World

From Nixon to Trump: US Presidential Candidates Who Faced Speculation About Health

It is not surprising for White House hopefuls to get scrutinized by media and the public ahead of presidential vote regardless of the party affiliations. Some candidates, however, had been forced to repel much more serious attacks that put under question their “fitness” for the office.
Sputnik

Speaking from the White House balcony, US President Donald Trump revealed during his first public address since returning from Walter Reed Medical Center after being diagnosed with COVID-19 that he is now “feeling great,” indicating his readiness to resume campaign events and rallies.

However, Trump’s treatment has excited much speculation, prompted by the fact that he had received the steroid dexamethasone during his stay at Walter Reed, a medication usually administered to severe COVID-19 patients.

But Trump is not the first president in US history who has had to ward off health rumours during an election or re-election campaign. Here is a handful of others whose health has given cause for concern:

Ronald Reagan’s Health Questioned After Debate

Several years after his second term finished, Ronald Reagan revealed that he had been diagnosed with Alzheimer’s disease. However, some suggested, including his own son, that America’s 40th president’s illness had already manifested itself during his two runs for the office.

These speculations came to light in 1984, after Reagan’s presidential debate with Walter F. Mondale held as a part of his re-election campaign. Reagan, then 73, was the oldest US president to have held office at that time. His performance at the debate prompted attacks from the Democrat camp who said that the incumbent president looked seemingly tired and lost during his exchange with Mondale.

From Nixon to Trump: US Presidential Candidates Who Faced Speculation About Health

Shortly after the event, The Wall Street Journal also published an article with the title ''Reagan Debate Performance Invites Open Speculation on His Ability to Serve,'' that cited the Republican President’s age as an underlying obstacle to his running again for the White House.

Reagan’s physicians, however, rushed to dismiss any speculations about his “unfitness” for the White House, issuing a health report which described the President as a “mentally alert, robust man”.

In November 1984, Reagan won a landslide victory, capturing a majority of votes in 49 out of 50 states.

Richard Nixon and His Psychiatrist

Then-Republican presidential candidate Richard Nixon caused speculation about his state of mental health during the 1968 presidential campaign after the New York Times reported his “relationship” with a psychiatrist named Arnold Hutschnecker.

From Nixon to Trump: US Presidential Candidates Who Faced Speculation About Health

Hutschnecker apparently consulted Nixon while he was still a senator about occasional pains in his neck, but the relationship between the two were apparently severed soon after he was elected as America's 37th President. However, it was later revealed that Hutschnecker still visited the president in the Oval Office at least twice and the two maintained contact by phone.

The therapist later revealed that Nixon “didn't have a serious psychiatric diagnosis'' but had ''a good portion of neurotic symptoms".

Clintons Fight Back

Former US Secretary of State Hillary Clinton did not have an easy ride during her 2016 presidential election campaign, which was clouded not only by an email hacking scandal that she tried to blame on Russia, but also consistent speculation about her physical and mental health.

Clinton, who was 68 at the time of the November 2016 poll, was repeatedly captured on camera while expressing some bizarre if not worrying behaviour – including moments when she burst into uncontrollable laughter.
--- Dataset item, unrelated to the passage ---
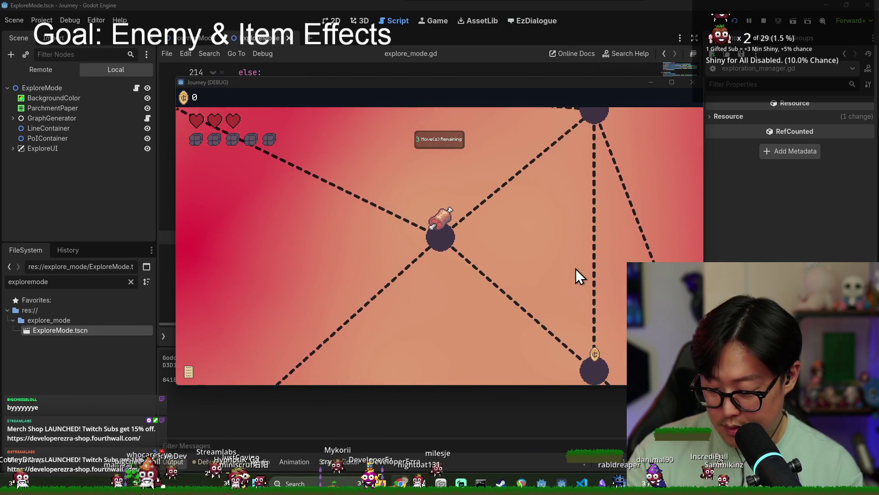
click(455, 219)
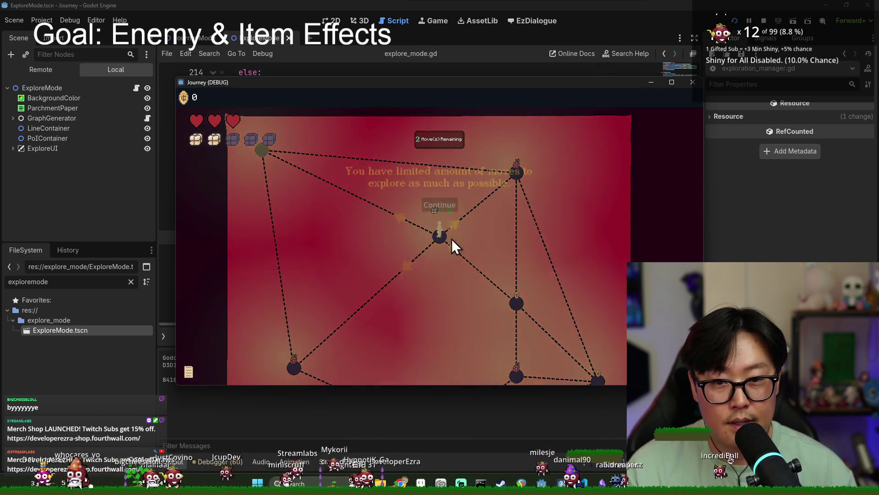
click(441, 206)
She also raised some eyebrows just a few months before the election after her head started shaking weirdly as Clinton was responding to questions about meeting with Senator Elizabeth Warren. The former first lady tried to laugh the situation off with her “you’ve got to try iced chai” comment but the incident was still widely shared by American outlets, including Fox and NBC News, sparking speculations on whether the politician’s posture was a result of seizure, a panic attack or an abnormal reaction to stress.
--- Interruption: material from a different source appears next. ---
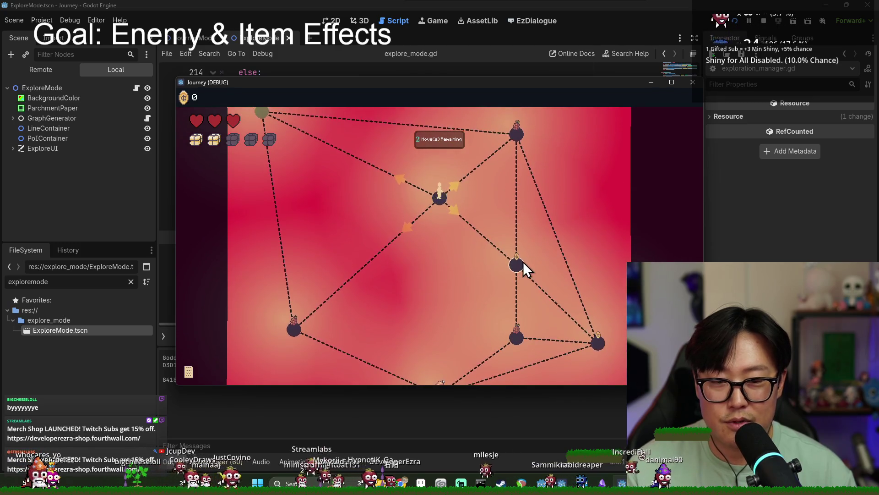
click(518, 264)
During a 9/11 memorial service held in September 2016 she was also photographed looking unwell, as she nearly fainted to the ground before being caught up by her aides and security team. Later her campaign clarified that Clinton’s shaking could be explained by her dehydration and overheat as a result of “mild” pneumonia.  

These were just a few episodes that prompted media commentators to allege that Trump’s Democrat opponent, who had suffered a concussion in 2012, was “unfit” for the office, despite her physicians claiming otherwise.

It’s not clear whether the health issue was something that really influenced the result of 2016 vote that saw Clinton loosing dramatically to Trump.

The husband of the unfortunate presidential runner, Bill Clinton, also experienced some pressures two decades earlier during his re-election bid in 1996 as his Republican opponent Bob Dole repeatedly called upon the president to release his full medical history.  

“I’ve released all of my health records. President Clinton has not. There’s got to be some reason,” Dole said and some media outlets and radio presenters speculated about the incumbent president’s potential drug use in the past.

Clinton did not fall for these attacks and stuck to his physician’s letter instead. And he still won re-election with 49.2% of the popular vote only to be impeached by the House of Representatives in 1998 in relation to the Monica Lewinsky sex scandal.